The causes of the abrupt dialectal shift from east to west undoubtedly lie in political and historical developments, that is, the decline of Magadha as the center of power in northern India after the collapse of the Mauryan empire and the movement of the center of political power in the following centuries toward the west and northwest. Like the eastern dialect under Aśoka, the central-western dialect of the post-Mauryan era was used far beyond what must have been its original homeland. Thus we find inscriptions in this standard epigraphic Prakrit as far afield as Orissa in the east, for instance, in the Hāthīgumphā inscription (SI 1.213-21), while in the south it is abundantly attested in inscriptions from such sites as Nāgārjunakoṇḍa and Amarāvatī. This central-western MIA dialect was, in fact, virtually the sole language in epigraphic use in the period in question, and therefore seems, like Pāli, to have developed into
something like a northern Indian lingua franca, at least for epigraphic purposes, in the last two centuries B.C.

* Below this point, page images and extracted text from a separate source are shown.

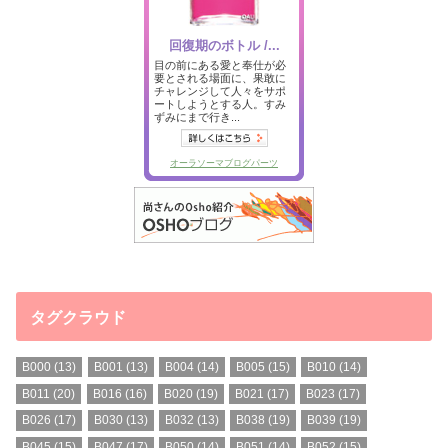
タグクラウド
B000
(13)
B001
(13)
B004
(14)
B005
(15)
B010
(14)
B011
(20)
B016
(16)
B020
(19)
B021
(17)
B023
(17)
B026
(17)
B030
(13)
B032
(13)
B038
(19)
B039
(19)
B045
(15)
B047
(17)
B050
(14)
B051
(14)
B052
(15)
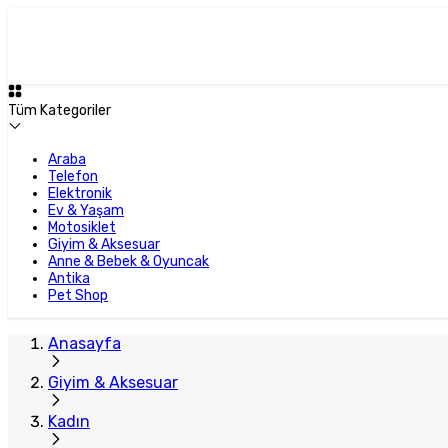
Tüm Kategoriler
Araba
Telefon
Elektronik
Ev & Yaşam
Motosiklet
Giyim & Aksesuar
Anne & Bebek & Oyuncak
Antika
Pet Shop
Anasayfa
Giyim & Aksesuar
Kadın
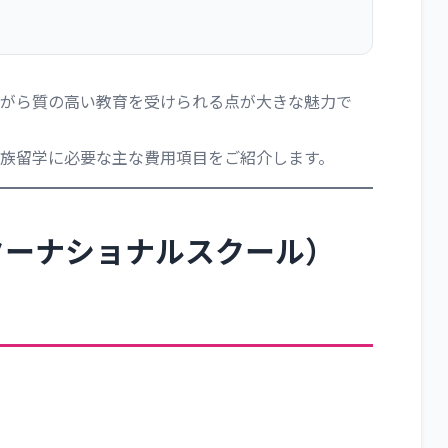
がら質の高い教育を受けられる点が大きな魅力で
族留学に必要な主な費用項目をご紹介します。
ターナショナルスクール）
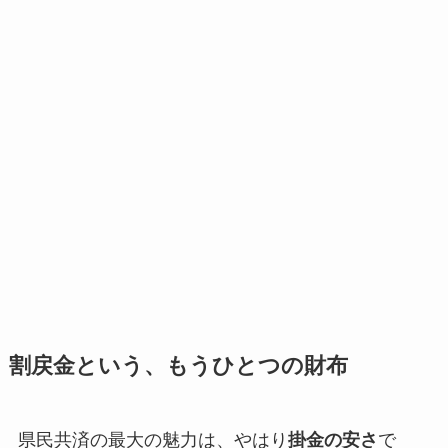
割戻金という、もうひとつの財布
県民共済の最大の魅力は、やはり
掛金の安さ
で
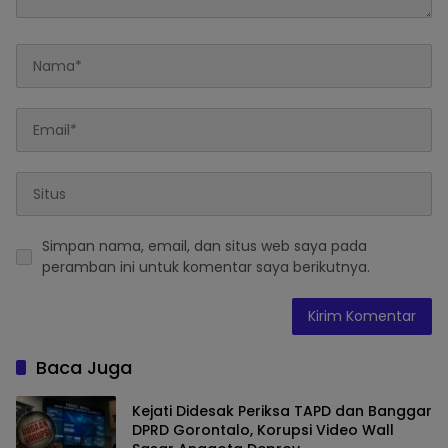
Simpan nama, email, dan situs web saya pada
peramban ini untuk komentar saya berikutnya.
Baca Juga
Kejati Didesak Periksa TAPD dan Banggar
DPRD Gorontalo, Korupsi Video Wall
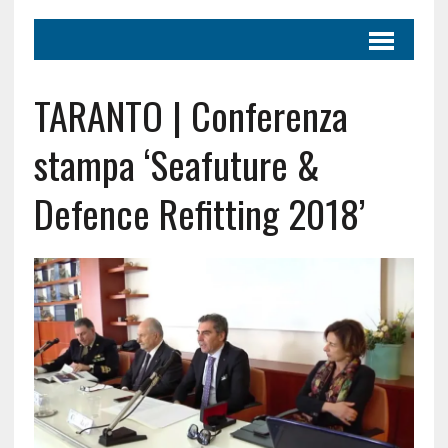
TARANTO | Conferenza
stampa ‘Seafuture &
Defence Refitting 2018’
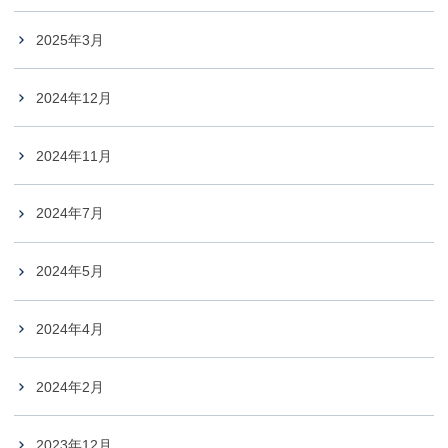
2025年3月
2024年12月
2024年11月
2024年7月
2024年5月
2024年4月
2024年2月
2023年12月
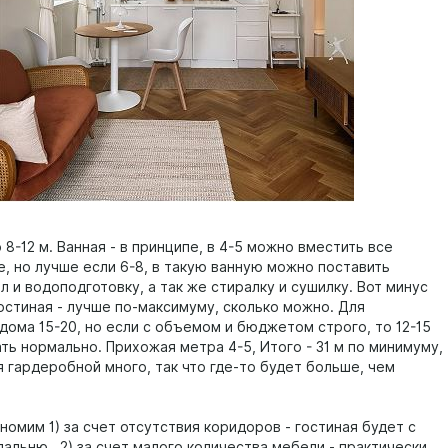
 8-12 м. Ванная - в принципе, в 4-5 можно вместить все
, но лучше если 6-8, в такую ванную можно поставить
л и водоподготовку, а так же стиралку и сушилку. Вот минус
Гостиная - лучше по-максимуму, сколько можно. Для
дома 15-20, но если с объемом и бюджетом строго, то 12-15
ть нормально. Прихожая метра 4-5, Итого - 31 м по минимуму,
я гардеробной много, так что где-то будет больше, чем
омим 1) за счет отсутствия коридоров - гостиная будет с
альню , 2) за счет малого количества мебели - практически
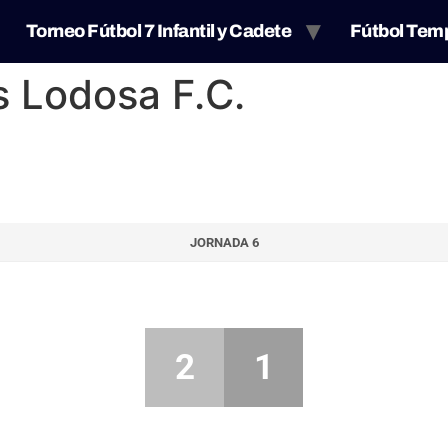
Torneo Fútbol 7 Infantil y Cadete
Fútbol Tem
s Lodosa F.C.
JORNADA 6
2
1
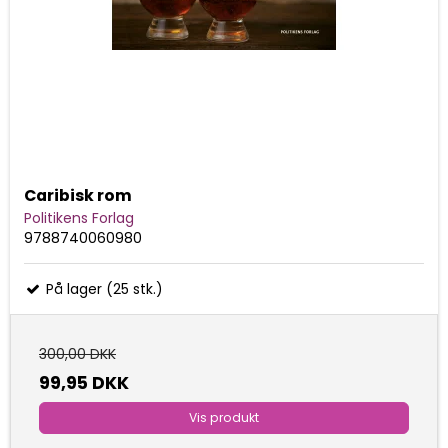
Caribisk rom
Politikens Forlag
9788740060980
På lager (25 stk.)
300,00 DKK
99,95 DKK
Vis produkt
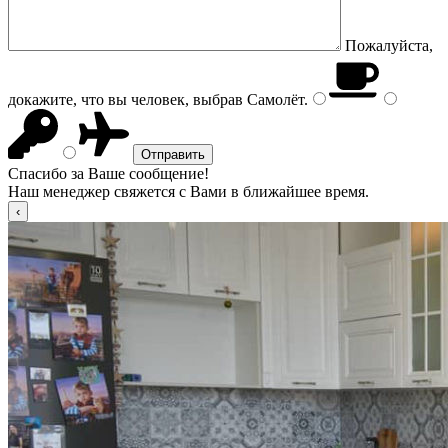
Пожалуйста,
докажите, что вы человек, выбрав
Самолёт
.
Спасибо за Ваше сообщение!
Наш менеджер свяжется с Вами в ближайшее время.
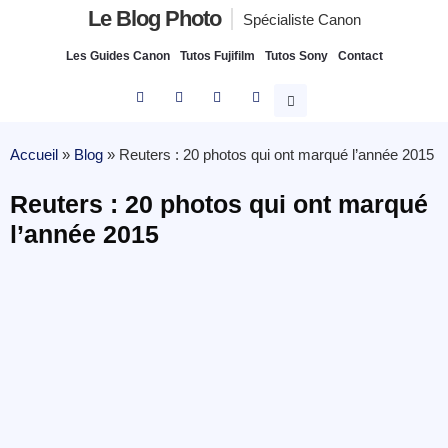
Le Blog Photo
Spécialiste Canon
Les Guides Canon
Tutos Fujifilm
Tutos Sony
Contact
Accueil
»
Blog
»
Reuters : 20 photos qui ont marqué l’année 2015
Reuters : 20 photos qui ont marqué
l’année 2015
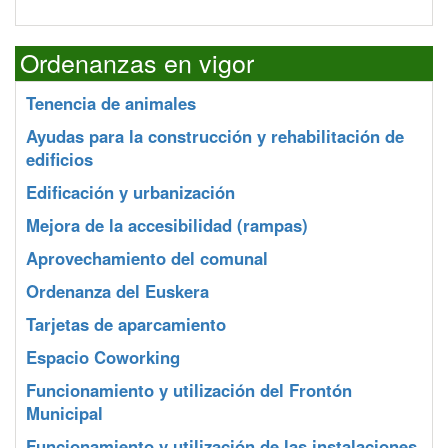
Ordenanzas en vigor
Tenencia de animales
Ayudas para la construcción y rehabilitación de
edificios
Edificación y urbanización
Mejora de la accesibilidad (rampas)
Aprovechamiento del comunal
Ordenanza del Euskera
Tarjetas de aparcamiento
Espacio Coworking
Funcionamiento y utilización del Frontón
Municipal
Funcionamiento y utilización de las instalaciones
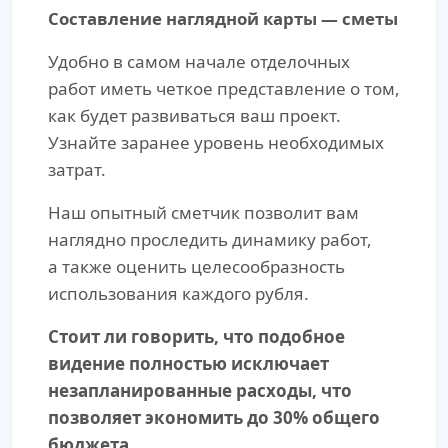
Составление наглядной карты — сметы
Удобно в самом начале отделочных
работ иметь четкое представление о том,
как будет развиваться ваш проект.
Узнайте заранее уровень необходимых
затрат.
Наш опытный сметчик позволит вам
наглядно проследить динамику работ,
а также оценить целесообразность
использования каждого рубля.
Стоит ли говорить, что подобное
видение полностью исключает
незапланированные расходы, что
позволяет экономить до 30% общего
бюджета.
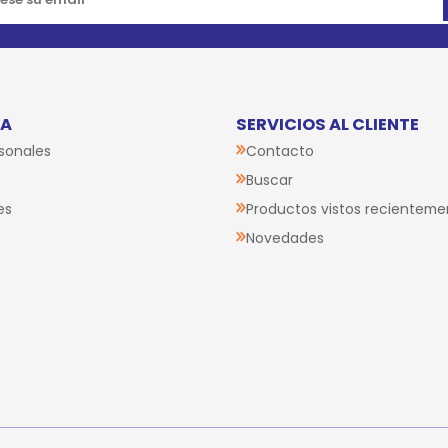
TA
SERVICIOS AL CLIENTE
sonales
Contacto
Buscar
es
Productos vistos recienteme
Novedades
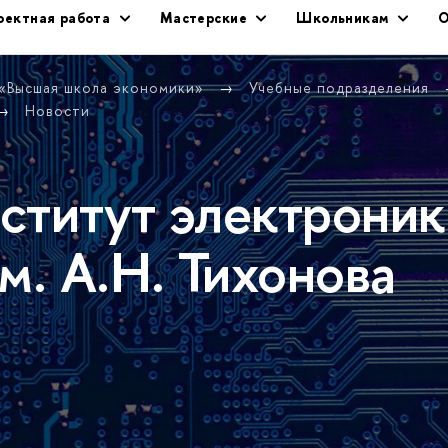
оектная работа
Мастерские
Школьникам
О
 «Высшая школа экономики»
Учебные подразделения
Новости
ститут электроник
м. А.Н. Тихонова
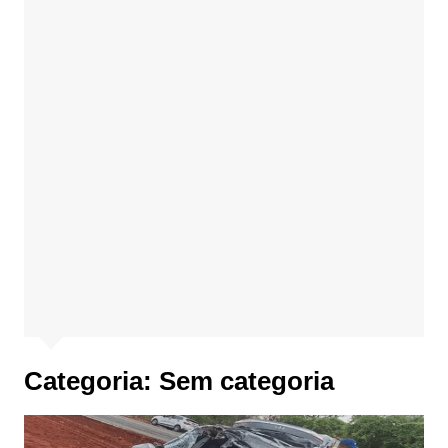
Categoria:
Sem categoria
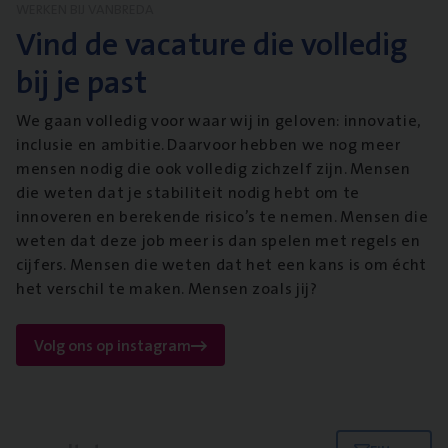
WERKEN BIJ VANBREDA
Vind de vacature die volledig
bij je past
We gaan volledig voor waar wij in geloven: innovatie,
inclusie en ambitie. Daarvoor hebben we nog meer
mensen nodig die ook volledig zichzelf zijn. Mensen
die weten dat je stabiliteit nodig hebt om te
innoveren en berekende risico’s te nemen. Mensen die
weten dat deze job meer is dan spelen met regels en
cijfers. Mensen die weten dat het een kans is om écht
het verschil te maken. Mensen zoals jij?
Volg ons op instagram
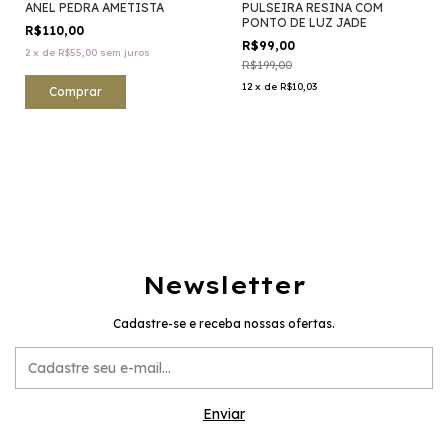
ANEL PEDRA AMETISTA
PULSEIRA RESINA COM
PONTO DE LUZ JADE
R$110,00
R$99,00
2
x
de
R$55,00
sem juros
R$199,00
12
x
de
R$10,03
Comprar
Newsletter
Cadastre-se e receba nossas ofertas.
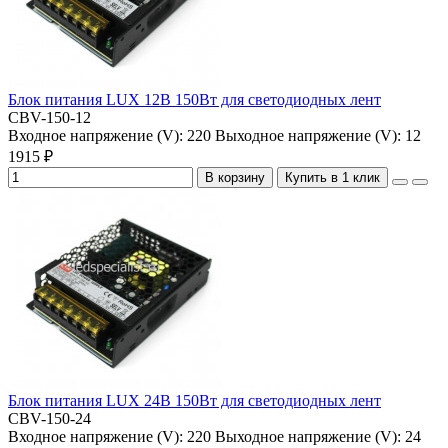
Блок питания LUX 12В 150Вт для светодиодных лент
CBV-150-12
Входное напряжение (V):
220
Выходное напряжение (V):
12
1915 ₽
В корзину
Купить в 1 клик
Блок питания LUX 24В 150Вт для светодиодных лент
CBV-150-24
Входное напряжение (V):
220
Выходное напряжение (V):
24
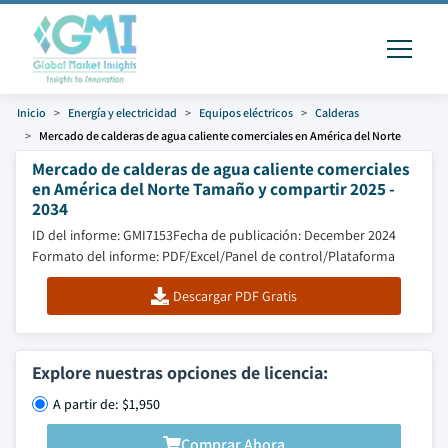
Inicio
Energía y electricidad
Equipos eléctricos
Calderas
Mercado de calderas de agua caliente comerciales en América del Norte
Mercado de calderas de agua caliente comerciales
en América del Norte Tamaño y compartir 2025 -
2034
ID del informe: GMI7153
Fecha de publicación: December 2024
Formato del informe: PDF/Excel/Panel de control/Plataforma
Descargar PDF Gratis
Explore nuestras opciones de licencia:
A partir de: $1,950
Comprar Ahora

This is not to say that the inscriptions in this dialect, which Senart called "Monumental Prakrit", are totally devoid of local variations. ... But all in all, the standard epigraphic or "Monumental" Prakrit can be treated as essentially a single language whose use spread far beyond its place of origin, and which should not be taken to represent the local vernacular of every region and period where it appears."
R. Salomon - Indian Epigraphy: A Guide to the Study of Inscriptions in Sanskrit, Prakrit, and the other Indo-Aryan Languages
So it turns out that Magadhi (Pali) as a lingua franca, in a somewhat modified form, encompassed as well many other regions of India, as evidenced by many inscriptions (including one in Hathigumpha, see the article http://dhamma.ru/paali/MrGautamMore.html ).
Hathigumpha inscription, which was made by the Jain emperor of Mahamedhavana dynasty, further confirms the link of Pali with Ārṣa (Ardha-Magadhi), the language of the early Jain Canon, composed by Mahavira (Nigantha Nataputta).
Evidently the evolution of Magadhi as a state-supported lingua franca went through the following stages:
- Magadhi of Buddha's lifetime, preserved in the Pali texts - Haryanka dynasty;
- language of the Shishunaga and Nanda dynasties - not preserved;
- Magadhi of Asoka's edicts - Maurya dynasty;
- language of inscriptions from the dissolution of Maurya empire until the sanskritization - Satavahana and Mahameghavana dynasties. The latest of these inscriptions are dated by 3rd-4th centuries CE.